Well, he might have known little about vampires, alright, for Sherbet was such a smart cop one shouldn’t take for granted.
          Then out of the blue, a thought struck my mind.
          A petrifying thought indeed.
          Sherbet suspected my vampirism, no doubt about that. He might thereupon be struggling to dig into this phenomenon and end up knowing everything about a vampire for him to be able to fight me. That super secret of ours. He might even find out a way to kill me, especially now that he was confident I’ve started killing peoples.

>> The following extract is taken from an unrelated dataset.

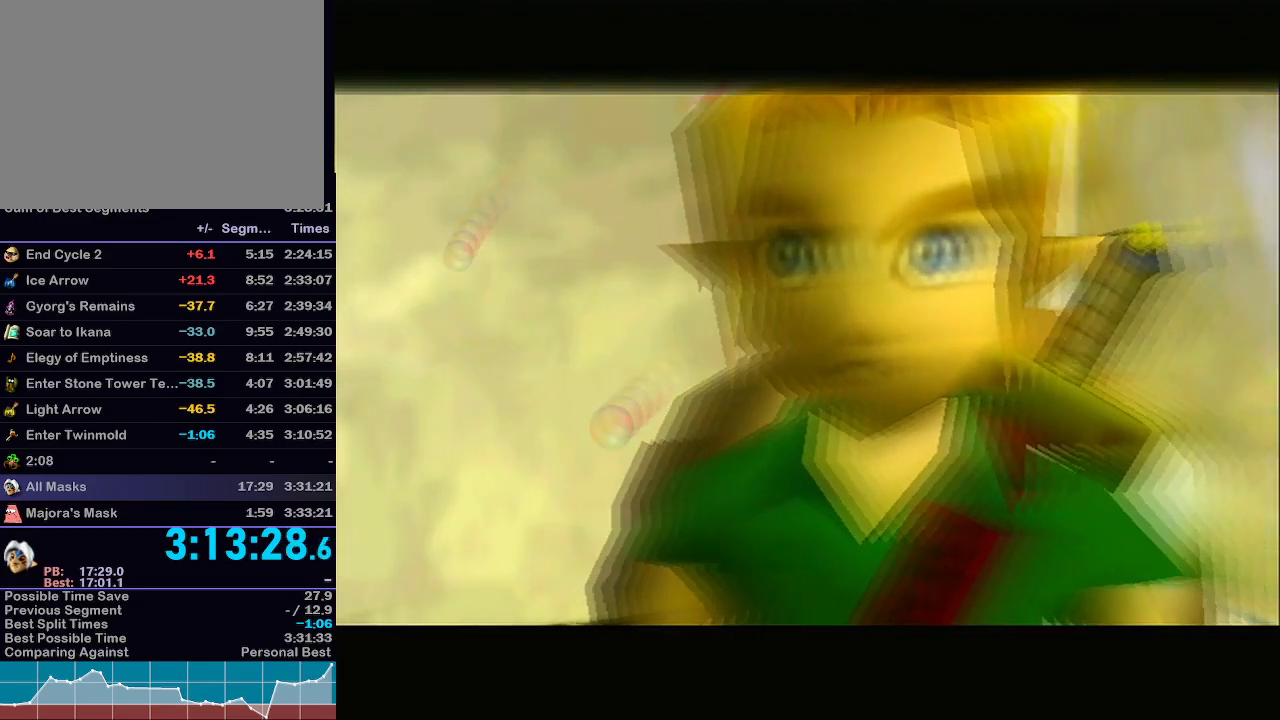
{"buttons": [], "left_stick": "center", "right_stick": "center", "events": []}
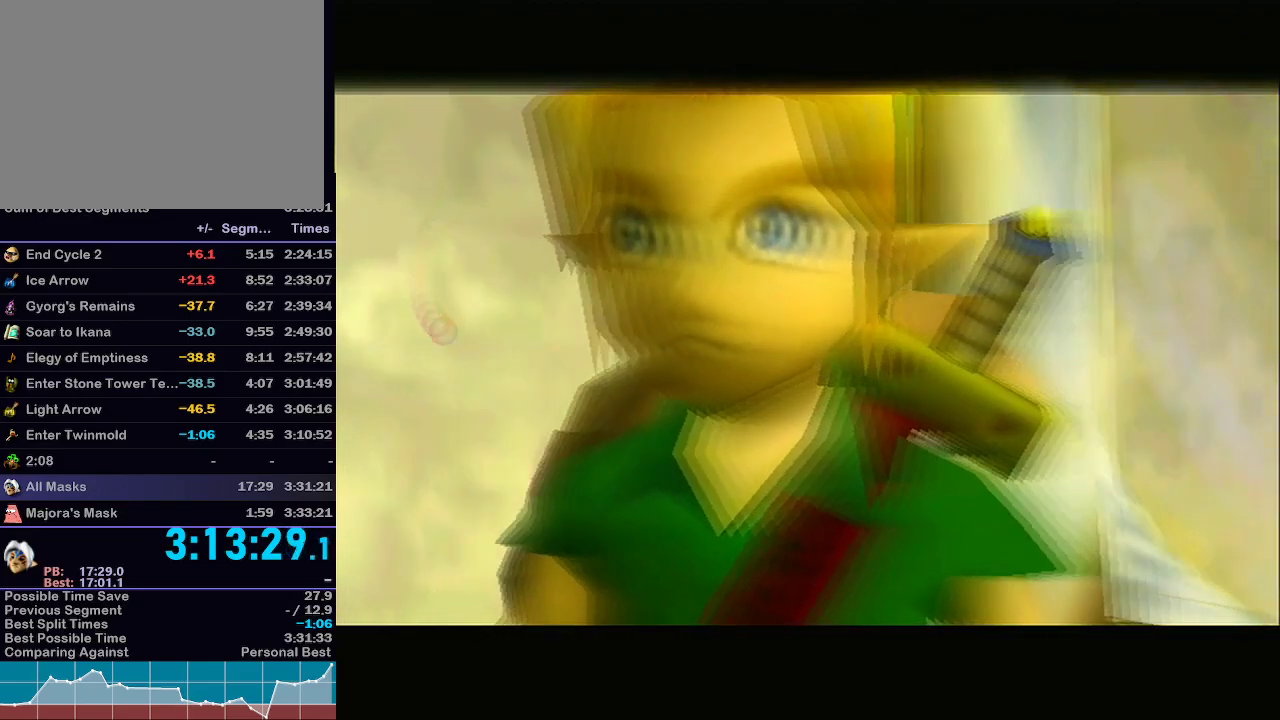
{"buttons": [], "left_stick": "center", "right_stick": "center", "events": []}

          I abruptly became upset. I also became engulfed with dread.
          Can I call it killing peoples?
          Anyway, to me it was just accidental, and I didn’t ask to have a superhuman strength.  
          I didn’t even ask to be a vampire. It was all accidental.
          I examined the wounds on my forehead and other parts of my face, inflicted by the stones hurled at me at the East Street. Thick, cold blood was pouring out of them, though I didn’t feel any pain around them. I noticed that they’d already begun to heal in the ten minutes that ensued, thus confirming my immortality.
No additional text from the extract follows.